Some of the divide over facts is reflected in political differences. Surveys and reader feedback tells us Republicans and conservatives trust fact-checkers less than Democrats and independents. Instead of ignoring this, PolitiFact has been working over the past year to reach out to conservative audiences to explain our methods, thanks to a grant from the Knight Foundation, a foundation with roots in journalism and a goal of creating engaged informed communities.
PolitiFact has visited cities that voted for President Trump — Mobile, Ala.; Charleston, W. Va.; and Tulsa, Okla. — to meet with conservative voters and explain our independent fact-checking methodology. We consulted with academic researchers and asked them to study the language we used in our fact-checks to see if we were using biased terms. (They found no bias; we continue to review our work carefully.) We asked a Republican and a Democrat to write critiques of our fact-checks, both for our readers’ benefit and our own, to see if we could improve our work.
Does it help? We think it’s a decent start. These initiatives help keep us in touch with different audiences and outlooks.
Readers often ask me what they can do to help reduce division and encourage fact-based dialogue. Some of the best thinkers on political polarization say that friends are best positioned to help people stay open-minded when we believe things that aren’t true or can’t be proved. Staying connected with people who have opposite political views reminds all Americans that while we may have differences, we are not each other’s enemies.
And yet as affable as I try to be with those who dislike PolitiFact’s findings or sometimes even our very purpose — fact-checking — I don’t believe for a moment that we can pull back from our mission to tell the truth.
As we head into the 2018 midterm elections, mark a dozen years of fact-checking in 2019, and look toward a presidential election in 2020, we are optimistic and excited about our purpose.
Earlier this year, PolitiFact moved from the Tampa Bay Times newspaper to a new home at the Poynter Institute, a nonprofit dedicated to training journalists.

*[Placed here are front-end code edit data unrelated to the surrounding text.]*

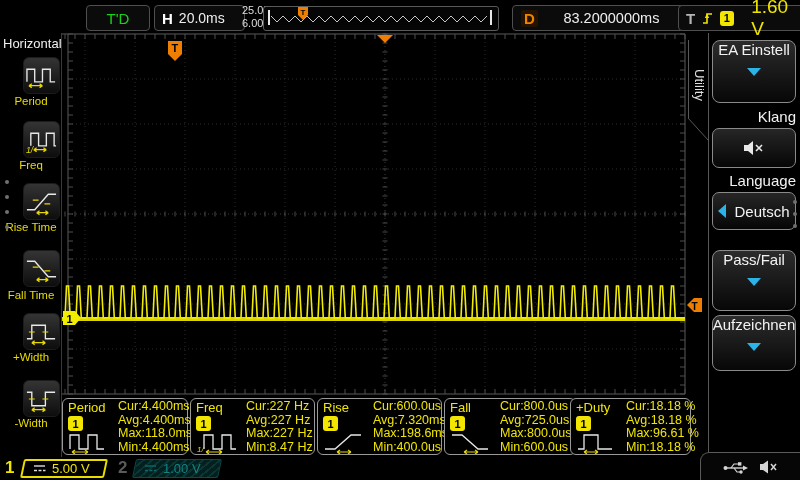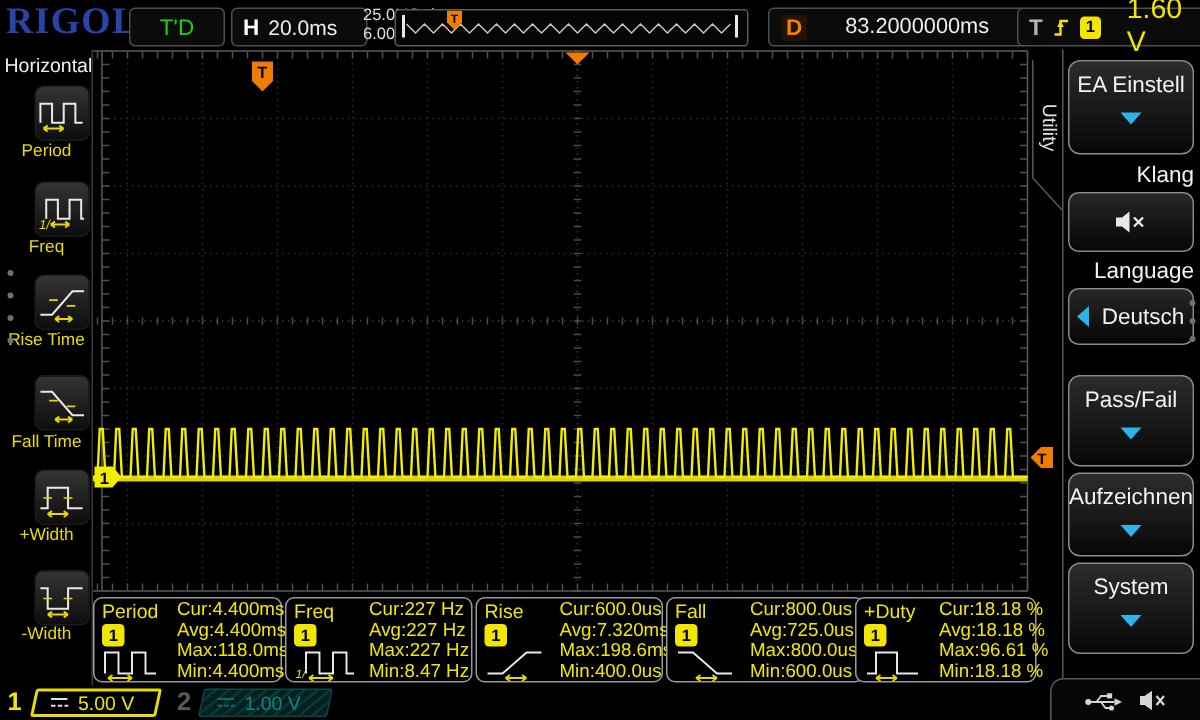--- a/index.html
+++ b/index.html
@@ -36,21 +36,21 @@
   .dot{width:4px;height:4px;border-radius:50%;background:#707070;}
   #v-divider{left:61px;top:33px;width:1px;height:424px;background:#3a3a3a;}
   
   #menu-divider{left:708px;top:33px;width:1px;height:424px;background:#585858;}
   #utility-tab-line{left:688px;top:40px;width:1px;height:78px;background:#585858;}
   #utility-label{left:655px;top:78px;width:90px;height:14px;text-align:center;color:#e0e0e0;
                  font-size:13px;transform:rotate(90deg);}
   .menu-btn{left:712px;width:84px;background:linear-gradient(#2c2c2c,#070707);
             border:1px solid #8a8a8a;border-radius:8px;box-sizing:border-box;
             display:flex;flex-direction:column;align-items:center;}
-  .menu-btn .lbl{color:#f2f2f2;font-size:15px;margin-top:7px;}
+  .menu-btn .lbl{color:#f2f2f2;font-size:15px;margin-top:0;}
   .tri-down{width:0;height:0;border-left:7px solid transparent;border-right:7px solid transparent;
             border-top:8px solid #2ab4e8;margin-top:10px;}
   .tri-left{width:0;height:0;border-top:7px solid transparent;border-bottom:7px solid transparent;
             border-right:8px solid #2ab4e8;}
   .menu-sub-lbl{left:712px;width:84px;text-align:right;color:#f2f2f2;font-size:15px;}
   .menu-inner-box{left:712px;width:84px;background:linear-gradient(#262626,#060606);
                   border:1px solid #8a8a8a;border-radius:7px;box-sizing:border-box;
                   display:flex;align-items:center;justify-content:center;gap:8px;}
   .menu-inner-box .val{color:#f2f2f2;font-size:15px;}
   
@@ -74,21 +74,20 @@
   #corner-box{left:700px;top:452px;width:100px;height:28px;background:#060606;
               border:1px solid #5a5a5a;border-right:none;border-bottom:none;
               border-radius:9px 0 0 0;display:flex;align-items:center;gap:10px;
               justify-content:center;}
 </style>
 </head>
 <body>
 
 <div id="screen">
 
-  <div class="abs" id="brand">RIGOL</div>
   <div class="abs tbox" id="td-box">T'D</div>
   <div class="abs tbox" id="h-box">
     <span id="h-label">H</span>
     <span>20.0ms</span>
   </div>
   <div class="abs" id="acq">
     <div>25.0MSa/s</div>
     <div>6.00M pts</div>
   </div>
   <div class="abs" id="preview-box">
@@ -557,24 +556,20 @@
   </div>
 
   <div class="abs menu-btn" style="top:250px;height:61px;">
     <span class="lbl">Pass/Fail</span>
     <span class="tri-down"></span>
   </div>
   <div class="abs menu-btn" style="top:315px;height:56px;">
     <span class="lbl">Aufzeichnen</span>
     <span class="tri-down"></span>
   </div>
-  <div class="abs menu-btn" style="top:375px;height:61px;">
-    <span class="lbl">System</span>
-    <span class="tri-down"></span>
-  </div>
 
   <div class="abs dot" style="left:793px;top:200px;"></div>
   <div class="abs dot" style="left:793px;top:212px;"></div>
   <div class="abs dot" style="left:793px;top:224px;"></div>
 
   <div class="abs panel" style="left:62px;width:126px;">
     <span class="ttl">Period</span>
     <span class="chip">1</span>
     <svg class="glyph" width="44" height="23" viewBox="0 0 44 23">
       <path d="M2,18 V4 H11 V18 H20 V4 H29 V18 H36" stroke="#e8e8e8" stroke-width="1.3" fill="none"></path>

We now have a Truth Squad, a membership program for readers who support us with tax-deductible contributions. We continue to fund ourselves with online advertising, grants from nonpartisan civil society groups, and by sharing our content with other publishers. We’re looking forward to a sustainable digital future with a new model for public accountability journalism in the 21st century.
PolitiFact continues to cover the political conversation by writing and reporting fact-checks on a near daily basis. We now have over 15,000 fact-checks archived on our website, and we continue to call out falsehoods wherever we see them. We talk to our readers and share our best fact-checking through a daily email and a best-of-the-week email. We have a TV show on Sunday mornings on Newsy. Our traffic is strong, and our reach is growing.
We keep our reports accessible and concise, because we’re writing for everyday people, not experts or the political class. Our ratings system remains a robust tool to help people understand complex issues and to bring clarity where there is so much muddying of the waters.
Our commitment remains to help people sort out the truth in politics — even when it’s messy, even when it’s divisive, even when it’s frustrating. Now more than ever, the truth matters.